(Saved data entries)
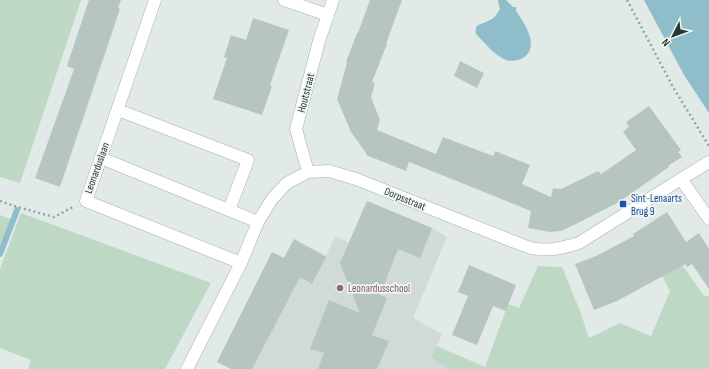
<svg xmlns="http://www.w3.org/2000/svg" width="709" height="369" viewBox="0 0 709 369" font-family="'Sofia Sans Condensed',sans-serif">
<rect width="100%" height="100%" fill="#e2eae7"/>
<path fill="#d0dad6" d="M367 201 432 228 447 237 413 318 442 334 431 358 449 369H231L217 362 272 252 284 258 294 239 326 256 335 236 349 243Z"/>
<g fill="#bdd9c6">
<path d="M0 0H81L20 183 0 177Z"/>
<path d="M21 213 211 283 165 369H28L31 360 0 348V269Z"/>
<path d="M0 215 13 220 0 254Z"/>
<path d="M680 262 704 296H709V369H449L431 358 437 346 485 367 508 304 519 308 538 266 562 267 580 311 589 338 620 323 651 336 670 291 661 274Z"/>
</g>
<g fill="#8fbeca">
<path d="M498 0H506L513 7H516V11C524 23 541 46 523 58 517 61 510 62 504 59 494 55 484 42 476 34 474 23 481 25 488 21 494 19 497 14 500 9L498 2Z"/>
<path d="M644 0H709V113L684 75Z"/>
</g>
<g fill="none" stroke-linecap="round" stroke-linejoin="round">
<path stroke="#8fbeca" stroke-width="6" d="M0 254 17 210"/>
</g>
<g fill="#b7c5c0">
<path d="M89 0H121L118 8 120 9 60 187 35 178 74 69 67 66Z"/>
<path d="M370 0H402L386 44H387L372 82 375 83 371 97 380 120 377 130 436 154 443 137 493 156 495 151 530 165 522 184 551 197 553 188 561 189 598 171 601 174 636 150 623 132 629 127 626 122 649 106 681 150 678 152 682 157 668 166 669 167 619 202 574 225 561 231 550 232 528 228 531 211 479 190 409 162 406 171 366 155V153L351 132 337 99 347 63 346 62 357 33H358Z"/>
<path d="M253 18 289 30 270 85 272 86 262 115 213 99 227 58 224 57 231 35 246 40Z"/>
<path d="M460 61 484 73 477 88 454 76Z"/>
<path d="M367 201 432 228 420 258 398 249 380 295 387 298 372 335 389 341 377 369H318L324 353 310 349 329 300 360 313 340 263Z"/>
<path d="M667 212 686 242 699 233 709 249V289L692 264 687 267 685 264 617 301 594 310 575 264 596 256 634 236 633 234Z"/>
<path d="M294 239 326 257 312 284 300 277 252 369H231L217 362 272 252 284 258Z"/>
<path d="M469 265 516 285 506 311 493 306 477 345 452 335 468 296 458 292Z"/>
</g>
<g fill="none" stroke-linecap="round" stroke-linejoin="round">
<defs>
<g id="minor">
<path d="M155 0 86 201 241 263"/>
<path d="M284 0 328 15"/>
<path d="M118 110 248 160 229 210"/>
<path d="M101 158 258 222"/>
<path d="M308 172 296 129 319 41 333 0"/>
<path d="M681 179 709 219"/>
<path d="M187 369 241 263 258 222 272 199 287 183 308 172 329 171 356 179 512 241C518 243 525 246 531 248 547 252 563 248 579 243L681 179 709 162"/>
</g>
</defs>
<use href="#minor" stroke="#a5b1ae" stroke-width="13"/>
<g stroke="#85aba1" stroke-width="2.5" stroke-dasharray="2 3" stroke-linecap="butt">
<path d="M627 0 673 87 709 146"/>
<path d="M0 201 14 206 54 217 73 207"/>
</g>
<use href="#minor" stroke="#fff" stroke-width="12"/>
</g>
<rect fill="#1a4fb4" stroke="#f2f7f5" stroke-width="1.5" x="619" y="200" width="8" height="8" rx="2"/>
<circle fill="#8d6e63" stroke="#f2f7f5" stroke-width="1.5" cx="340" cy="288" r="4"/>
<g text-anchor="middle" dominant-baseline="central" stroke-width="3.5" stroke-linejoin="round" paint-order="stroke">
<g font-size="11" fill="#243935" stroke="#f2f7f5">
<text transform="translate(306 93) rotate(-76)">Houtstraat</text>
<text transform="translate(97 168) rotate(-70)">Leonarduslaan</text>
<text transform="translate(405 199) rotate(22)">Dorpsstraat</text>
</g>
<g font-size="11" fill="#164399" stroke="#f2f7f5" text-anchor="start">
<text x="631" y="198">Sint-Lenaarts<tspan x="631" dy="13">Brug 9</tspan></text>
</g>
<g font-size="11" fill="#785e54" stroke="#f2f7f5" text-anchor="start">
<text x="348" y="288">Leonardusschool</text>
</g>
</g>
<g transform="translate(673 36) rotate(228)" stroke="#f2f7f5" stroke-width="3" paint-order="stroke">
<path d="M0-3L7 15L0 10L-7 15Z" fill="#243935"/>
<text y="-6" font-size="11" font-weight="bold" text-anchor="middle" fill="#243935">N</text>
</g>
</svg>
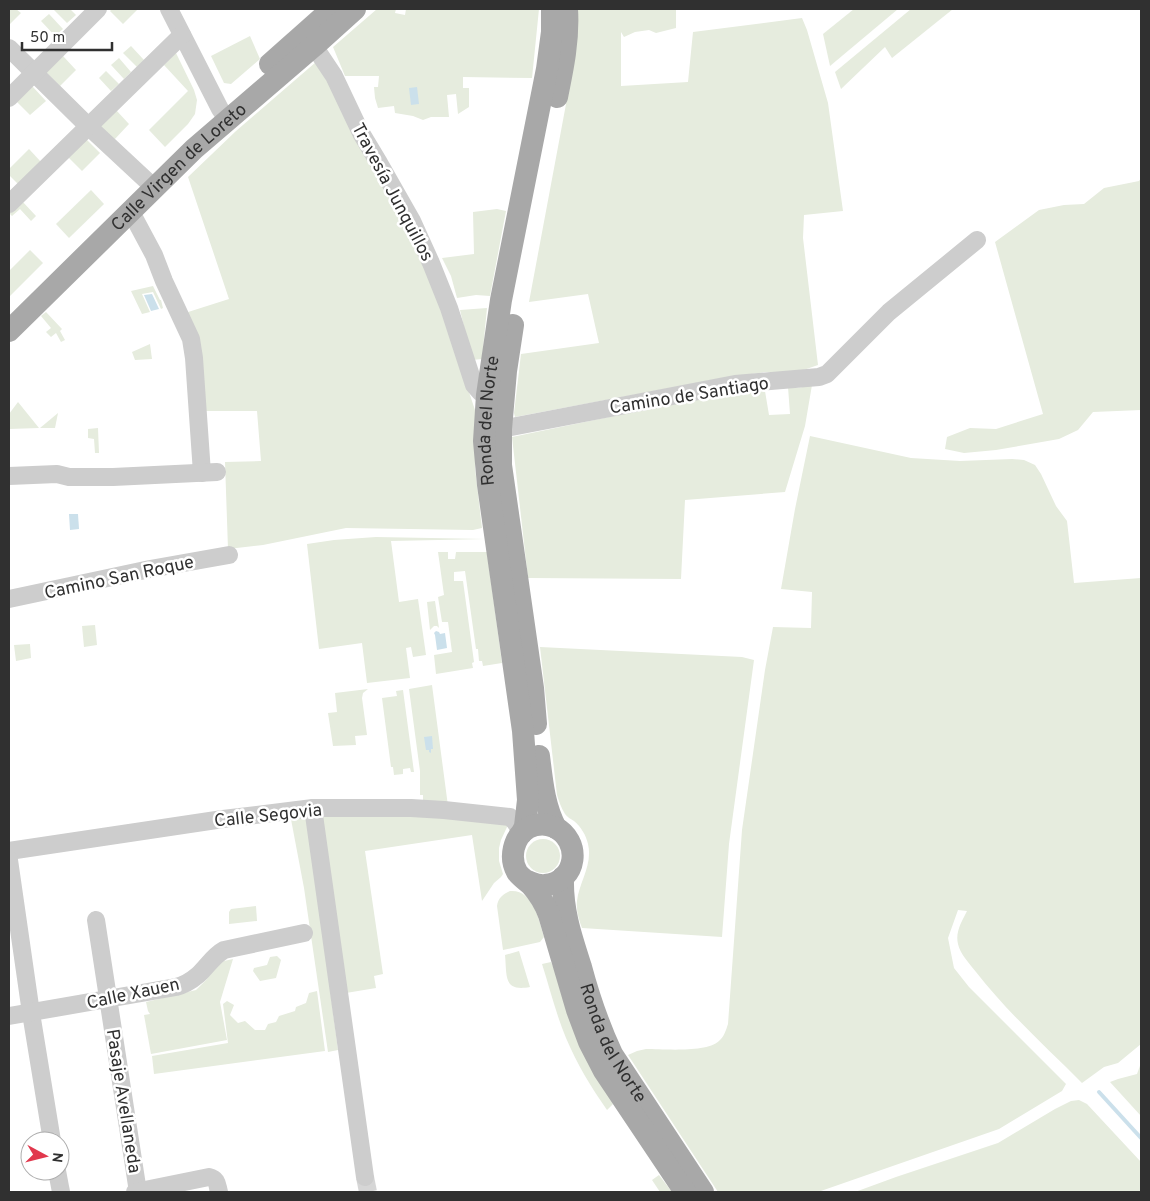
<svg xmlns="http://www.w3.org/2000/svg" width="1150" height="1201" font-family="Overpass,sans-serif">
  <rect width="100%" height="100%" fill="#fff"/>
  <g fill="#e6ecde">
    <polygon points="9,9 16,9 21,13 9,25"/>
    <polygon points="53,9 70,9 76,15 67,23"/>
    <polygon points="112,9 138,9 123,24 110,11"/>
    <polygon points="377,9 396,9 395,13 405,15 406,9 539,9 532,78 463,77 463,88 469,88 469,107 458,114 456,94 447,95 449,117 431,117 423,120 413,116 395,113 394,106 378,108 375,98 374,87 378,87 379,76 345,76 333,47"/>
    <polygon points="578,9 676,9 676,28 656,33 649,30 635,32 624,37 621,32 621,86 688,82 693,32 802,18 807,30 828,103 843,211 804,215 803,238 818,365 795,373 766,372 723,378 515,417 514,413 521,354 599,343 588,294 529,302 575,56"/>
    <polygon points="854,9 898,9 830,66 823,34"/>
    <polygon points="911,9 953,9 892,58 885,47 841,89 835,72"/>
    <polygon points="49,14 63,29 55,36 41,21"/>
    <polygon points="250,36 260,59 231,84 224,83 211,56"/>
    <polygon points="131,46 144,60 137,67 123,53"/>
    <polygon points="176,53 194,90 197,100 195,114 188,124 165,147 149,130 188,91 164,65"/>
    <polygon points="63,56 76,70 60,86 46,72"/>
    <polygon points="119,58 131,72 124,79 111,65"/>
    <polygon points="316,62 330,81 427,269 471,398 475,410 475,468 482,528 473,530 346,528 263,545 228,549 225,462 261,461 257,411 203,411 185,313 229,299 188,177 236,131"/>
    <polygon points="106,71 119,84 111,91 99,78"/>
    <polygon points="32,86 46,101 30,115 16,101"/>
    <polygon points="116,110 129,124 114,140 100,126"/>
    <polygon points="86,139 100,153 82,171 68,157"/>
    <polygon points="29,149 41,162 18,184 9,175 9,169"/>
    <polygon points="1141,178 1141,410 1093,412 1078,430 1059,439 996,450 964,453 945,449 947,437 970,428 996,429 1043,414 995,242 1039,210 1064,205 1084,204 1104,188 1139,181"/>
    <polygon points="91,190 104,204 69,238 56,224"/>
    <polygon points="22,201 36,216 31,221 20,209 12,216 9,213"/>
    <polygon points="497,209 506,211 490,296 476,295 457,298 451,276 442,258 474,254 473,212"/>
    <polygon points="30,250 43,263 10,296 9,295 9,271"/>
    <polygon points="153,286 160,300 161,300 163,308 161,309 153,292 142,294 150,312 142,314 131,291"/>
    <polygon points="487,308 482,359 472,360 460,310"/>
    <polygon points="46,312 62,329 60,331 65,340 61,342 56,333 51,337 46,332 51,328 41,316"/>
    <polygon points="150,344 152,359 135,360 132,352"/>
    <polygon points="812,385 805,426 785,492 685,500 681,579 528,578 512,437 706,397 765,391 769,415 790,414 788,387 798,388"/>
    <polygon points="18,402 39,428 9,429 9,414"/>
    <polygon points="58,413 55,428 40,428"/>
    <polygon points="98,428 99,453 95,453 94,439 88,438 88,429"/>
    <path d="M810,436L911,458L960,461L1012,459L1024,460L1035,465L1041,474L1056,506L1067,521L1074,583L1141,578V1044L1118,1063L1104,1067L1082,1083C1046,1047 1008,1013 976,972C970,964 960,954 958,944C955,932 962,921 967,911L958,910L948,938L954,968L969,987L1066,1084L1062,1091L999,1129L818,1192H718L628,1055L637,1051L646,1049C663,1049 706,1053 719,1041C724,1037 726,1030 728,1024L742,830L765,670L773,627L811,628L812,592L781,589L795,509Z"/>
    <polygon points="376,537 486,539 391,541 399,602 418,599 426,655 413,657 411,647 406,648 410,678 367,683 362,643 319,649 307,544 334,540"/>
    <polygon points="438,552 448,552 448,559 455,559 456,552 487,552 502,663 483,666 482,661 479,661 478,649 476,649 465,571 454,572 454,581 463,581 474,662 472,663 473,668 436,674 434,655 452,652 448,622 442,622 438,597 444,595"/>
    <polygon points="435,601 439,628 437,626 434,626 430,630 427,602"/>
    <polygon points="95,625 97,645 84,647 82,626"/>
    <polygon points="30,644 31,658 16,661 14,645"/>
    <path d="M540,647L742,657L754,660L729,844L722,937L582,928C579,920 576,911 577,901C579,882 593,865 588,844C586,835 581,827 574,821C571,819 567,817 565,814C561,808 559,801 557,795Z"/>
    <polygon points="432,685 448,806 423,805 423,795 420,795 420,771 409,689"/>
    <polygon points="368,689 363,693 362,698 367,735 355,736 356,745 333,746 328,713 337,712 335,693"/>
    <polygon points="403,690 414,772 411,772 410,768 403,769 403,774 394,775 393,767 391,767 382,698 397,696 396,691"/>
    <polygon points="384,811 507,824 507,827 501,840 499,848 499,861 503,874 501,877 494,883 482,901 472,835 365,851 383,974 374,976 376,988 346,993 322,814"/>
    <polygon points="307,813 338,1050 328,1052 304,888 290,814"/>
    <circle cx="543" cy="856" r="17"/>
    <path d="M510,891C533,889 539,920 544,937L540,942L503,950L497,906C498,898 503,894 510,891Z"/>
    <polygon points="256,906 257,921 229,924 229,912 231,909"/>
    <path d="M519,951L530,987C503,992 507,976 505,955Z"/>
    <polygon points="277,956 281,960 276,978 260,981 253,971 254,968 267,965 270,957"/>
    <polygon points="233,959 220,1002 227,1040 151,1054 144,1015 150,1014 148,1011 146,1002 196,990 206,980 217,966 224,961"/>
    <path d="M551,962L613,1104L607,1110C591,1087 577,1064 566,1038C556,1014 550,989 542,964Z"/>
    <polygon points="317,991 325,1051 154,1074 152,1056 228,1043 223,1004 227,1001 234,1005 230,1015 238,1023 245,1021 255,1030 265,1030 268,1024 276,1022 279,1016 295,1011 296,1007 306,1003 309,993"/>
    <polygon points="1141,1063 1141,1116 1110,1082 1118,1079 1137,1074"/>
    <polygon points="1079,1100 1087,1104 1141,1162 1141,1192 855,1192 896,1177 998,1143 1055,1109 1071,1101"/>
    <polygon points="659,1175 672,1192 660,1192 652,1180"/>
  </g>
  <g fill="#cbe0eb">
    <polygon points="417,87 419,104 411,105 409,88"/>
    <polygon points="152,294 159,309 151,311 144,295"/>
    <polygon points="69,514 78,514 79,529 70,530"/>
    <polygon points="436,631 439,632 440,634 445,633 447,648 437,650 435,635 434,633"/>
    <polygon points="432,736 433,749 431,749 431,753 429,752 429,750 426,750 424,737"/>
  </g>
  <g fill="none" stroke-linecap="round" stroke-linejoin="round">
    <polyline stroke="#cbe0eb" stroke-width="4" points="1099,1092 1141,1138"/>
    <polyline stroke="#d6d6d6" stroke-width="18" stroke-dasharray="18 9" stroke-linecap="butt" points="365,1177 368,1192"/>
    <g stroke="#cdcdcd" stroke-width="18">
      <polyline points="169,9 220,109 228,120"/>
      <polyline points="314,46 334,76 361,133 379,163 412,221 431,263 449,308 474,385 480,392 487,395"/>
      <polyline points="9,48 89,127 147,181"/>
      <polyline points="9,98 98,9"/>
      <polyline points="9,204 182,35"/>
      <polyline points="131,212 154,255 164,281 191,339 194,358 202,473"/>
      <polyline points="501,429 735,384 819,377 827,374 889,312 977,240"/>
      <polyline points="9,476 57,474 69,477 113,477 217,472"/>
      <polyline points="9,599 150,569 229,555"/>
      <polyline points="313,808 365,1177"/>
      <polyline points="9,851 223,819 313,808 411,808 444,810 510,817 515,822 522,833"/>
      <polyline points="9,860 31,1013 52,1141"/>
      <polyline points="96,920 138,1192"/>
      <path d="M9,1016L176,987C184,985 191,981 198,975C207,967 213,956 224,950L304,933"/>
      <polyline points="57,1171 61,1192"/>
      <path d="M135,1192L209,1177C218,1179 217,1185 219,1192"/>
    </g>
    <g stroke="#a8a8a8" stroke-width="22">
      <polyline points="270,64 332,9"/>
      <path d="M557,97C563,68 569,39 567,9"/>
      <polyline points="513,325 506,371 501,429 501,465 533,688 536,724"/>
      <path id="s1" d="M9,331L194,149L314,46L355,9"/>
      <path d="M539,756C542,780 544,806 556,828"/>
      <path id="s2" d="M522,833L525,826L528,800L523,731L488,485L484,441L487,395L501,300L547,69L552,32V9"/>
      <path id="s3" d="M563,877C562,910 571,936 581,967C589,997 599,1026 612,1054L703,1192"/>
      <path d="M527,881C533,883 539,886 545,885C578,882 582,840 554,827C545,823 536,824 528,828C513,837 509,858 517,872C520,877 527,881 531,885C539,894 545,904 549,915L577,1010L589,1042L604,1071L685,1192"/>
    </g>
  </g>
  <g text-anchor="middle" stroke-width="5" stroke-linejoin="round" paint-order="stroke">
    <g font-size="18" fill="#303030" stroke="#fff">
      <text dy="6" stroke="none"><textPath href="#s1" startOffset="236">Calle Virgen de Loreto</textPath></text>
      <text transform="translate(393 192) rotate(62)" y="6">Travesía Junquillos</text>
      <text transform="translate(689 395) rotate(-9)" y="6">Camino de Santiago</text>
      <text dy="6" stroke="none"><textPath href="#s2" startOffset="416">Ronda del Norte</textPath></text>
      <text transform="translate(119 577) rotate(-12)" y="6">Camino San Roque</text>
      <text transform="translate(268 815) rotate(-6)" y="6">Calle Segovia</text>
      <text transform="translate(133 993) rotate(-12)" y="6">Calle Xauen</text>
      <text dy="6" stroke="none"><textPath href="#s3" startOffset="175">Ronda del Norte</textPath></text>
      <text transform="translate(124 1101) rotate(81)" y="6">Pasaje Avellaneda</text>
    </g>
  </g>
  <rect width="1150" height="1201" fill="none" stroke="#303030" stroke-width="20"/>
  <g transform="translate(45 1156) rotate(97)"><circle r="24" fill="#ffffff" stroke="#acacac"/>
  <path d="M0-4L9 19L0 12L-9 19Z" fill="#e1384d"/>
  <text y="-8" font-size="14" font-weight="bold" text-anchor="middle" fill="#303030">N</text>
  </g>
  <path d="M22 42v8h90v-8" fill="none" stroke="#303030" stroke-width="2.5"/>
  <text x="30" y="42" font-size="15" fill="#303030" stroke="#ffffff" stroke-width="4" paint-order="stroke">50 m</text>
</svg>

**Activity:** From the entries above, tally the lines that contain the string "butt". Report the total and nothing more.

**Your response:** 2